When glucose is scarce, a rise in glucagon triggers cAMP cascade, leading to phosphorylation of bi enzyme by PKA. When glucose abundant, enzyme loses phosphate, which actiates PFK2 and inhibits FBPase2 (accelerating glycolysis in the end).
What happens in the cell as a result of a hormone signal?
Hormones affect gene expression primarily by changing the rate of transcription, as well as by regulating the degradation of mRNA.
What distinguishes metabolic control from hormonal control? AMP, ATP, and citrate are metabolic effectors whereas F-2,6-BP is produced primarily from a hormone signal.
Metabolic control is intrinsic: ATP and AMP are both produced and consumed by a metabolic pathways and the enzyme is able to respond to changes in the level of their substrates/products.
Hormonal control is more extrinsic: F-2,6,-BP is produced and consumed in response to a hormonal regulator (produced by PFK-2, and consumed by F-2,6-BPase). Phosphorylation by PKA (of a serine residue) is controlled by the alpha-s PKA pathway (under hormonal control).

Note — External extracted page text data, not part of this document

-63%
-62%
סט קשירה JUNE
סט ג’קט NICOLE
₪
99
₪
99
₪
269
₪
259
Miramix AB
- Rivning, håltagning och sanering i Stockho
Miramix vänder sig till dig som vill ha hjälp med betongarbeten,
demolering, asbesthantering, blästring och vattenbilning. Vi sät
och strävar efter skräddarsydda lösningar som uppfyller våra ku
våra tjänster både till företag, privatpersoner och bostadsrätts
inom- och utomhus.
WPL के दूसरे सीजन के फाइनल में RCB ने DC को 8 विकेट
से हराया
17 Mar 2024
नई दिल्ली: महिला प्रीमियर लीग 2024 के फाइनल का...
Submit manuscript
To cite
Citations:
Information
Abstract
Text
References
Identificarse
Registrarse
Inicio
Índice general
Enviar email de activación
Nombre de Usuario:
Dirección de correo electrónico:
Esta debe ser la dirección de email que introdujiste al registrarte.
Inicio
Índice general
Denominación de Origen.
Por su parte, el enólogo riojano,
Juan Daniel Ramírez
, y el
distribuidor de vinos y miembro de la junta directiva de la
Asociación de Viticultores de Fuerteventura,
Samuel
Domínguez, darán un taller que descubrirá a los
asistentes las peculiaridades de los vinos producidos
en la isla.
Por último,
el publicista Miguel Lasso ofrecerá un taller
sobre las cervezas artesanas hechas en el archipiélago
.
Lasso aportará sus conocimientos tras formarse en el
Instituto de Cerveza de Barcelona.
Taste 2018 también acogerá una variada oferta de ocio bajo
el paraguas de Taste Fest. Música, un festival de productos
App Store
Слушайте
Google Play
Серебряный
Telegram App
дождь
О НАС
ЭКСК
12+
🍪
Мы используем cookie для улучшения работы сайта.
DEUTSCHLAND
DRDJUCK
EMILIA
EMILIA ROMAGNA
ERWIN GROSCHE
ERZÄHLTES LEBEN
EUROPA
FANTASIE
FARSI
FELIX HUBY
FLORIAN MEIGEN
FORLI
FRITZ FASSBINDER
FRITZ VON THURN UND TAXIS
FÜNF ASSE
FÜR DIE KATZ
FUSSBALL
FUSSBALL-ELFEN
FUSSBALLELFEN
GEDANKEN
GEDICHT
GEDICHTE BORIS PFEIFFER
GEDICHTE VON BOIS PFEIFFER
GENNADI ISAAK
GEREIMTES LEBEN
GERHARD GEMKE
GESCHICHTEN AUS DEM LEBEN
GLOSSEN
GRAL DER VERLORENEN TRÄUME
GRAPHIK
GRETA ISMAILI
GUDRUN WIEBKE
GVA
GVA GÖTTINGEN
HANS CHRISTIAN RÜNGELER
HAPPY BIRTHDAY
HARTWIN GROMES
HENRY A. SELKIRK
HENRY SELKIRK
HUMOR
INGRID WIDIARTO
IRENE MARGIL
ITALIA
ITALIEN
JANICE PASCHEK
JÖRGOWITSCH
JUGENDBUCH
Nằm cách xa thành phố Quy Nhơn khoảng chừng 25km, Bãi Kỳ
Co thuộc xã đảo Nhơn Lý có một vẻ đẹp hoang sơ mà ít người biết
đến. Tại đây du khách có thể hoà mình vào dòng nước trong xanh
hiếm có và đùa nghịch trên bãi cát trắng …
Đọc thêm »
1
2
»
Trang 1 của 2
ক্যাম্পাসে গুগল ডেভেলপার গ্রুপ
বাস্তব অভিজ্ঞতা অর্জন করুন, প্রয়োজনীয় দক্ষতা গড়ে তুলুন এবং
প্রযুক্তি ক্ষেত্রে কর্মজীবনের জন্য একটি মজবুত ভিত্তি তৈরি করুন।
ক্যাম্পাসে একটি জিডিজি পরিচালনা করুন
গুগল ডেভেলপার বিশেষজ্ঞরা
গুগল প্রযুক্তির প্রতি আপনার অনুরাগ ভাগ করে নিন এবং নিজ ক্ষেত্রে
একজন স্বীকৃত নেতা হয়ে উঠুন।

It has been shown that muscle pyruvate kinase (PK) responds hyperbolically to its substrate, PEP, but the liver form of the enzyme responds sigmoidally. F-1,6,-BP is an allosteric activator of liver PK, but it apparently has no effect on the muscle enzyme.
Discuss why this regulation makes sense.
During times of moderate activity, muscles depend on anaerobic respiration, which calls for the conversion of pyruvate to lactate while releasing NAD+. Increases in PEP, and hence more glycolytic activity, would allow the muscle to produce more NAD+ to feed anaerobic respiration. The liver has to then convert this lactate to pyruvate and then into glucose…if you turned it all to pyruvate then you’d be promoting glycolysis and not gluconeogenesis.
What is the metabolic advantage of having the liver PK activated by F-1,6-BP?
Larger quantities of F-1,6-BP indicates that there is a large flow of incoming glycolytic intermediates, so PK must work faster to keep up with this flow.